> **Document passage**

    And these:

    Not only does a mass movement depict the present as mean and miserable - it deliberately makes it so. It fashions a pattern of individual existence that is dour, hard, repressive and dull. It decries pleasures and comforts and extols the rigorous life. It views ordinary enjoyment as trivial or even discreditable, and represents the pursuit of personal happiness as immoral.

    If a doctrine is not unintelligible, it has to be vague; and if neither unintelligible nor vague, it has to be unverifiable. One has to get to heaven or the distant future to determine the truth of an effective doctrine.

    The true believer is apt to see himself as one of the chosen, the salt of the earth, the light of the world, a prince disguised in meekness, who is destined to inherit this earth and the kingdom of heaven, too. He who is not of his faith is evil; he who will not listen shall perish.

    All mass movements rank obedience with the highest virtues and put it on a level with faith.
    This was.... in all possibility...... the first anti cult book.
    While pioneering where the need was great I read the Rise and Fall of the Third Reich which also had a big influence on me. The concentration camps....... the inhumanity and a missing God who apparently didn’t really care started to chip away at my easily incomplete and foolish beliefs.
    I knew that General and future President Dwight Eisenhower was one of the liberators of those camps. What I didn’t know was that he was raised an international Bible student and the Kingdom Hall was in his home. Talk about succeeding on an almost unbelievable level!!!
    In our early 20’s my wife and I left the so called ‘truth’ .........we found a higher truth ‘Humanity’. Blame it on our reading lol.........
    So what influenced you.......... be it books or any other type of media?

> **Records**
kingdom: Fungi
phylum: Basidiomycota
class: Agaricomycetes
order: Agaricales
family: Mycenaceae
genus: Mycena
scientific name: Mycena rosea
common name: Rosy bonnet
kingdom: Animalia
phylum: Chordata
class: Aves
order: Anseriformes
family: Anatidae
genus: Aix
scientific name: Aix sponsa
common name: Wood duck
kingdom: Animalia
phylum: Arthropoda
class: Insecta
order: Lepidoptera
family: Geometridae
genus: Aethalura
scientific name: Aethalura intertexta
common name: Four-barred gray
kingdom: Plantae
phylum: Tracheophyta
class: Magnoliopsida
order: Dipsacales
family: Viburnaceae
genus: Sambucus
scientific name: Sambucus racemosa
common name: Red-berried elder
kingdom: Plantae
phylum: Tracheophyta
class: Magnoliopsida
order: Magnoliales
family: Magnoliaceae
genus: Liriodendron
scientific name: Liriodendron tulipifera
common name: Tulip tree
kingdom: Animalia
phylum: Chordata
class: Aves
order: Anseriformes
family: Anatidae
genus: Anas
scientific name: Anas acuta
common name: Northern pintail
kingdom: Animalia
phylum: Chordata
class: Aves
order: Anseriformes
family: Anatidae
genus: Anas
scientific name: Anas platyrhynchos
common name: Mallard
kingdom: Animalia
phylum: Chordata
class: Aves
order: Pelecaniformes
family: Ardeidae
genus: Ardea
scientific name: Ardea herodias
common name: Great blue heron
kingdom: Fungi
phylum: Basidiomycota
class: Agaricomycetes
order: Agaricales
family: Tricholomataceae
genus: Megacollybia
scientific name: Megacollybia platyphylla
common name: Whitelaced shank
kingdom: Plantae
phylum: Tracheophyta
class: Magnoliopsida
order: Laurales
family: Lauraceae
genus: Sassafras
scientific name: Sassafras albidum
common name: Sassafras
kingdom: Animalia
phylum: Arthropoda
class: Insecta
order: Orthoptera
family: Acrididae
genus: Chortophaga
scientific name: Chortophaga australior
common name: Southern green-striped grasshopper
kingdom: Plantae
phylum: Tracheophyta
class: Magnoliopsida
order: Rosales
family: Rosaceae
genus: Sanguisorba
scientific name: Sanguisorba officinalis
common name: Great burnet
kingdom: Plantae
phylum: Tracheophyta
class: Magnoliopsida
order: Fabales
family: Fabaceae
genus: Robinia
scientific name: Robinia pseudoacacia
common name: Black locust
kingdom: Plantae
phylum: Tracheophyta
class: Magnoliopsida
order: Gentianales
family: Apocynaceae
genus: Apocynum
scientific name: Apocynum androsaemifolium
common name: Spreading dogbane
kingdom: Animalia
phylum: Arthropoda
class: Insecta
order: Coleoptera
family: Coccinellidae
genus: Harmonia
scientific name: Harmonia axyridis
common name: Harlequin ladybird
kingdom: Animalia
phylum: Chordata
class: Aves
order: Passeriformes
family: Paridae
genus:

> **Activity**
Repeat the part of the post on mass movements above, between "I knew that" and "type of media?", inclusive.

> **Output for this task**
I knew that General and future President Dwight Eisenhower was one of the liberators of those camps. What I didn’t know was that he was raised an international Bible student and the Kingdom Hall was in his home. Talk about succeeding on an almost unbelievable level!!!
    In our early 20’s my wife and I left the so called ‘truth’ .........we found a higher truth ‘Humanity’. Blame it on our reading lol.........
    So what influenced you.......... be it books or any other type of media?